# Old Kerr Economy canning jars



## Laurie J (Mar 9, 2005)

Today I found some old Kerr canning jars at an estate sale, and can't seem to find any information on them. The front says "Kerr Economy Trade Mark" and the bottom says " Kerr Glass Mfg. Corp. Sand Springs, OK". They don't have the usual screw top, so I wasn't sure what kind of lid they would have used. (They didn't come with lids) I did find a photo of one with a lid on Google, and it looks like it had a metal or tin lid that was held on by a separate piece of wire. Here's a link to a photo from Google: http://www.sha.org/bottle/Finishes/ecomonypint_small.jpg 

Just wondering if anyone knows where I can locate some lids, and perhaps how old these are. I think I did pretty well at getting 12 in great condition for just $1.50!


----------



## Texasdirtdigger (Jan 17, 2010)

Can't help on the lids... but, aren't those cute!
I would have grabbed them up, too!
I'll keep a look out for lids in my travels for ya.
Cool find!


----------



## dragonchick (Oct 10, 2007)

They look like they were for holding dry goods rather than for canning. I have several jars like this that I use as canisters. They have a rubber seal that the glass top fits against, the wire acts like a spring to hold pressure against it. At a dozen for $1.50 you got a great deal and they can be used for almost anything.


----------



## Cinelu (Jan 1, 2009)

CUTE!!! I just love old jars!


----------



## PrettyPaisley (May 18, 2007)

Those *are* cute!


----------



## jwal10 (Jun 5, 2010)

The closure on the Economy jars was a metal lid with a permanently adhered, heat softening, rubber gasket that was held to the jar while canning by a narrow flat spring clip 

http://www.sha.org/bottle/Finishes/economycap.jpg


Kerr Jars
Alexander H. Kerr founded the Hermetic Fruit Jar Company in 1903 and among the first commercial; products were the Economy and Self Sealing jars. The Economy jars were among the first wide-mouth jars, and thus, were easy to fill. They also incorporated aspects from two 1903 patents held by another inventor, Julius Landsberger: a metal lid with a permanently attached gasket. This made the lids easy to use and inexpensive. 

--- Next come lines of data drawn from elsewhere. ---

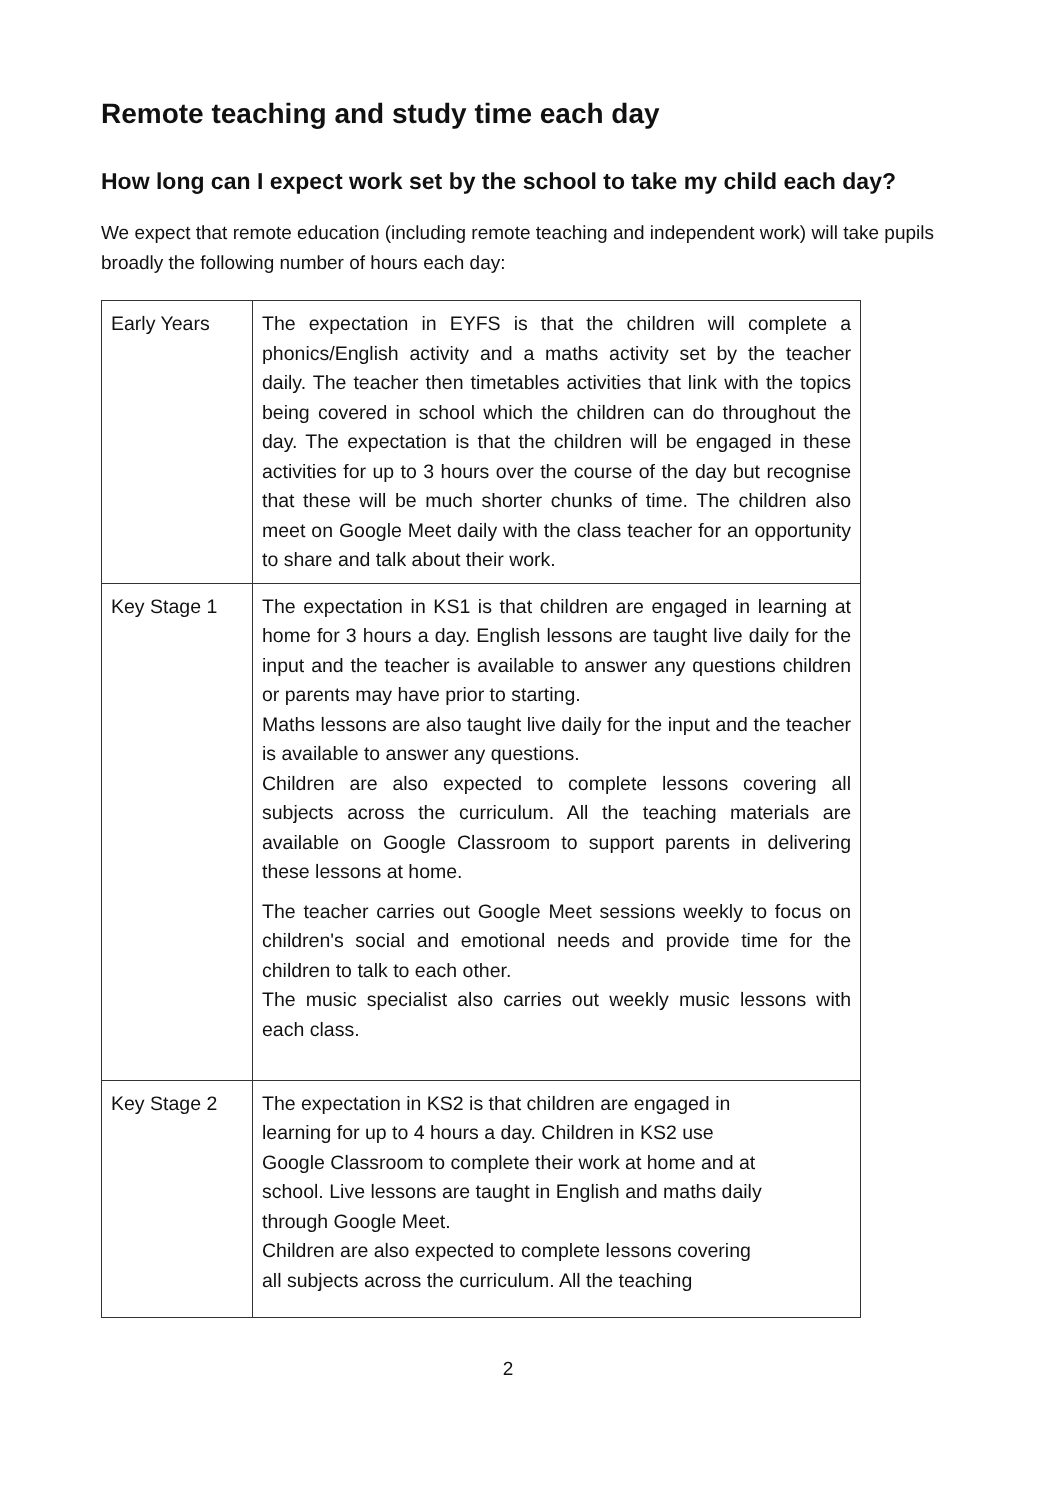Remote teaching and study time each day
How long can I expect work set by the school to take my child each day?
We expect that remote education (including remote teaching and independent work) will take pupils broadly the following number of hours each day:
| Early Years | The expectation in EYFS is that the children will complete a phonics/English activity and a maths activity set by the teacher daily. The teacher then timetables activities that link with the topics being covered in school which the children can do throughout the day. The expectation is that the children will be engaged in these activities for up to 3 hours over the course of the day but recognise that these will be much shorter chunks of time. The children also meet on Google Meet daily with the class teacher for an opportunity to share and talk about their work. |
| Key Stage 1 | The expectation in KS1 is that children are engaged in learning at home for 3 hours a day. English lessons are taught live daily for the input and the teacher is available to answer any questions children or parents may have prior to starting. Maths lessons are also taught live daily for the input and the teacher is available to answer any questions. Children are also expected to complete lessons covering all subjects across the curriculum. All the teaching materials are available on Google Classroom to support parents in delivering these lessons at home. The teacher carries out Google Meet sessions weekly to focus on children's social and emotional needs and provide time for the children to talk to each other. The music specialist also carries out weekly music lessons with each class. |
| Key Stage 2 | The expectation in KS2 is that children are engaged in learning for up to 4 hours a day. Children in KS2 use Google Classroom to complete their work at home and at school. Live lessons are taught in English and maths daily through Google Meet. Children are also expected to complete lessons covering all subjects across the curriculum. All the teaching |
2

Jars were made until 1957 but they quit making these lids in 1961....James


----------



## jwal10 (Jun 5, 2010)

Here are some lids, couldn't find any clips though....James

http://cgi.ebay.com/VINTAGE-KERR-JA...tem&pt=LH_DefaultDomain_0&hash=item5888f5348c


----------



## judylou (Jun 19, 2009)

Just don't plan to use them for canning anything. But they are good for dry storage.


----------



## pamda (Oct 14, 2004)

I have 2 of those..1 purple and 1 green both old thick and really pretty. The tops are glass. Mine hold tea bags.


----------



## where I want to (Oct 28, 2008)

jwah10- thank you- I have a few and have always wondered where their place in "jar" history was.


----------



## Laurie J (Mar 9, 2005)

Wow! Thanks for all the help! I knew Homesteading Today folks would be able to help me out! Just wish I would've bought all the jars they were selling, and not just a dozen!!!!


----------



## jwal10 (Jun 5, 2010)

My grandmother used these jars and lids. She was from Kansas and brought all her jars to Sweethome in 1953. She reused these type lids over and over as long as they didn't rust. She had the glass lid jars with the bails and rubbers for pickles. She also had the screw on rings with the glass inserts and the solid zinc screw on lids with glass under them. And also the new and improved safety seal lids....James


----------



## Ellen West (Sep 17, 2010)

Is there a way to seal these jars without the original lids and clips?
I have 4 dozen that were put away in the barn in the 50's marked "no good canning jars". Jelly jars were kept in use with a wax seal, but these have a short slope shoulder that obviates that way. We grow pears and cherry plums on the ranch here in the Sierras, and have access to wild grapes and mission figs. Best use I can think of is to make kitchen candles, but would like to bring them back in the food chain.


----------



## Guest (Jul 31, 2012)

Hello Lauri,
I was thrilled to find 30 vintage canning jars, only to find out that the screw lids don't fit...
Have you found the lids and springs, or did you come up with other cool uses?
They sure are beautiful!
I imagine using them to make candle in, to hold flowers, or cotton balls.


----------